Plain-text document sources:
______________________________

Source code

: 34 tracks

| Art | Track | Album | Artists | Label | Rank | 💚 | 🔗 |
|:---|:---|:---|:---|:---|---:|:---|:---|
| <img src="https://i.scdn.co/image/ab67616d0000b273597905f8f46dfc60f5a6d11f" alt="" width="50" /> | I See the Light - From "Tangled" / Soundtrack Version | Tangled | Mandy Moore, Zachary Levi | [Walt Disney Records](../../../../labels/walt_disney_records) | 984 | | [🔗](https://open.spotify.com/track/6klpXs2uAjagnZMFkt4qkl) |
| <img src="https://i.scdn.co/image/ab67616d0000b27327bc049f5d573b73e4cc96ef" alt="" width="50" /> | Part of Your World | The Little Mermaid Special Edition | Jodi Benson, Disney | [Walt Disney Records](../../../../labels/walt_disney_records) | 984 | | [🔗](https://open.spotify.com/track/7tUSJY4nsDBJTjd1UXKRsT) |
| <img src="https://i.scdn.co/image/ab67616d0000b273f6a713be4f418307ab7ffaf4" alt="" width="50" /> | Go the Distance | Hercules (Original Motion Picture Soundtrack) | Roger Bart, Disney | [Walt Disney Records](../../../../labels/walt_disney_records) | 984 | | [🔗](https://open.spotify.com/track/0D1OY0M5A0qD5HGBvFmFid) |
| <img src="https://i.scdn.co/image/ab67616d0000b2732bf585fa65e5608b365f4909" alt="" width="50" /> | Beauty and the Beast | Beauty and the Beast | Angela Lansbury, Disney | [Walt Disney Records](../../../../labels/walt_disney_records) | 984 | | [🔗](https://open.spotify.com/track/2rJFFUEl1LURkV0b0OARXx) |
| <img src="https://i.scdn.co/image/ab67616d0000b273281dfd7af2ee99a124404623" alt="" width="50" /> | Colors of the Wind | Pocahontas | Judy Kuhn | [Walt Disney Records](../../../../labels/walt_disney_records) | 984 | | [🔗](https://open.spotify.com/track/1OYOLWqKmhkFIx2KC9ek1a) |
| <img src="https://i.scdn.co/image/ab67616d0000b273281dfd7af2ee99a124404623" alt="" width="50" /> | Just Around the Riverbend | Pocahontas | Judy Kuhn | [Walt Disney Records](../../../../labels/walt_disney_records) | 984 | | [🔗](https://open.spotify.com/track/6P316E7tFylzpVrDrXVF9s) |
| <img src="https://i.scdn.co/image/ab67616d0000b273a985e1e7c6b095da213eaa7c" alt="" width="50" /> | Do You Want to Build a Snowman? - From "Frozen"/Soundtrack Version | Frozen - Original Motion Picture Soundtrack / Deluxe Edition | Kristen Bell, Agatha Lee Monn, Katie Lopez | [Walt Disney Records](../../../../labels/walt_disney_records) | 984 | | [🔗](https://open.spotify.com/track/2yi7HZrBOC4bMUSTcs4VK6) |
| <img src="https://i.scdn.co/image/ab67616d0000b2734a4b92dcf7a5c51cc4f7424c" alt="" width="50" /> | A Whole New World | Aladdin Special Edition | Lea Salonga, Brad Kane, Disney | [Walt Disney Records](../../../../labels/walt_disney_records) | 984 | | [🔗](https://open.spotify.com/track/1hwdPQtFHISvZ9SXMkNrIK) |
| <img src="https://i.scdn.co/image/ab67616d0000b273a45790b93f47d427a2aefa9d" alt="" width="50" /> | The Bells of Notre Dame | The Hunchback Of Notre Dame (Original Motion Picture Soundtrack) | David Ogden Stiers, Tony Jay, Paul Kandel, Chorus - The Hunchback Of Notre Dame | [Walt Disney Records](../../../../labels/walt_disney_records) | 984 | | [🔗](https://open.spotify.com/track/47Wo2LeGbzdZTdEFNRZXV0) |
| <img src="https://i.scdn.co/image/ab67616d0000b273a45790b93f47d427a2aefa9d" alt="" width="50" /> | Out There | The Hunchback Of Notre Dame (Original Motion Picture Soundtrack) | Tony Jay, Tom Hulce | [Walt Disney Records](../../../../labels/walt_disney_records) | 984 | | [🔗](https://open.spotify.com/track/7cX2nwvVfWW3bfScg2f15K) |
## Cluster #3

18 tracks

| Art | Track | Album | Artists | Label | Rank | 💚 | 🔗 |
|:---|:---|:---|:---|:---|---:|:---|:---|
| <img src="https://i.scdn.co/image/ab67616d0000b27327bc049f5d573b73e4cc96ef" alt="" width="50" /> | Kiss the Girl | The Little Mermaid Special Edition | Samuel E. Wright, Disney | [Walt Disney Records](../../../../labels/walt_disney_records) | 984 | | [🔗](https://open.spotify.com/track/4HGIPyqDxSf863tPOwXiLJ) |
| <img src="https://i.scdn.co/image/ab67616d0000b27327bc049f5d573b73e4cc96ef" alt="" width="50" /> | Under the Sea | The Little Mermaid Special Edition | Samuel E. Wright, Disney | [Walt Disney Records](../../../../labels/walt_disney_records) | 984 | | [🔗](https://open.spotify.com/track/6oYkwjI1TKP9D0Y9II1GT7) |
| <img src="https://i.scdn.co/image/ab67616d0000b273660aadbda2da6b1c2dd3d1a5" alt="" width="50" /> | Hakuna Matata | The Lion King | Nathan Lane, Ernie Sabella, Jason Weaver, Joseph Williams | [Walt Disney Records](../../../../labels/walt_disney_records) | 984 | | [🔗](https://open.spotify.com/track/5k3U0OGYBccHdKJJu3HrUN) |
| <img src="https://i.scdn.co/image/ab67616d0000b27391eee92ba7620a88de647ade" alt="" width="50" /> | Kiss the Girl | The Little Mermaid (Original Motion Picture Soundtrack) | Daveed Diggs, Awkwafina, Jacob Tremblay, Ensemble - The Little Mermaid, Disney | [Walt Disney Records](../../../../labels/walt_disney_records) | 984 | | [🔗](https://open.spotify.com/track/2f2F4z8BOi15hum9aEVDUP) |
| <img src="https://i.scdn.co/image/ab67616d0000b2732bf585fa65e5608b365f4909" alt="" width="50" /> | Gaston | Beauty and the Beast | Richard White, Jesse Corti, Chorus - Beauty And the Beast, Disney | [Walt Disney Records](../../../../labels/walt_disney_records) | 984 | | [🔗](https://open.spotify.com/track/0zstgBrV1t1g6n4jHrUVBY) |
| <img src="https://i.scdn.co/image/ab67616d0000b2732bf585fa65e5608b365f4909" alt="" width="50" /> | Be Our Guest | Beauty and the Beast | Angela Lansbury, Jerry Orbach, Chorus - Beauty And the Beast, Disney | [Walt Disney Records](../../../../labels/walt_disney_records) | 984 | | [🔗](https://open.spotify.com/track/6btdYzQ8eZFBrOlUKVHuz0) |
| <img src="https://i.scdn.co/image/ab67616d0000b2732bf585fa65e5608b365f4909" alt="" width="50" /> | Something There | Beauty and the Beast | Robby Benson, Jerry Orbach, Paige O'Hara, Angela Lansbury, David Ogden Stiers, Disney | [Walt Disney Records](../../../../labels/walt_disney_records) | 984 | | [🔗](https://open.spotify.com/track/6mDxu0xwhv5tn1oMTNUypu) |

______________________________

### WHAT THIS TASK INVOLVES
Your answer must be a copy of every line in the data above that holds the string "Mermaid".

### TASK RESPONSE
| <img src="https://i.scdn.co/image/ab67616d0000b27327bc049f5d573b73e4cc96ef" alt="" width="50" /> | Part of Your World | The Little Mermaid Special Edition | Jodi Benson, Disney | [Walt Disney Records](../../../../labels/walt_disney_records) | 984 | | [🔗](https://open.spotify.com/track/7tUSJY4nsDBJTjd1UXKRsT) |
| <img src="https://i.scdn.co/image/ab67616d0000b27327bc049f5d573b73e4cc96ef" alt="" width="50" /> | Kiss the Girl | The Little Mermaid Special Edition | Samuel E. Wright, Disney | [Walt Disney Records](../../../../labels/walt_disney_records) | 984 | | [🔗](https://open.spotify.com/track/4HGIPyqDxSf863tPOwXiLJ) |
| <img src="https://i.scdn.co/image/ab67616d0000b27327bc049f5d573b73e4cc96ef" alt="" width="50" /> | Under the Sea | The Little Mermaid Special Edition | Samuel E. Wright, Disney | [Walt Disney Records](../../../../labels/walt_disney_records) | 984 | | [🔗](https://open.spotify.com/track/6oYkwjI1TKP9D0Y9II1GT7) |
| <img src="https://i.scdn.co/image/ab67616d0000b27391eee92ba7620a88de647ade" alt="" width="50" /> | Kiss the Girl | The Little Mermaid (Original Motion Picture Soundtrack) | Daveed Diggs, Awkwafina, Jacob Tremblay, Ensemble - The Little Mermaid, Disney | [Walt Disney Records](../../../../labels/walt_disney_records) | 984 | | [🔗](https://open.spotify.com/track/2f2F4z8BOi15hum9aEVDUP) |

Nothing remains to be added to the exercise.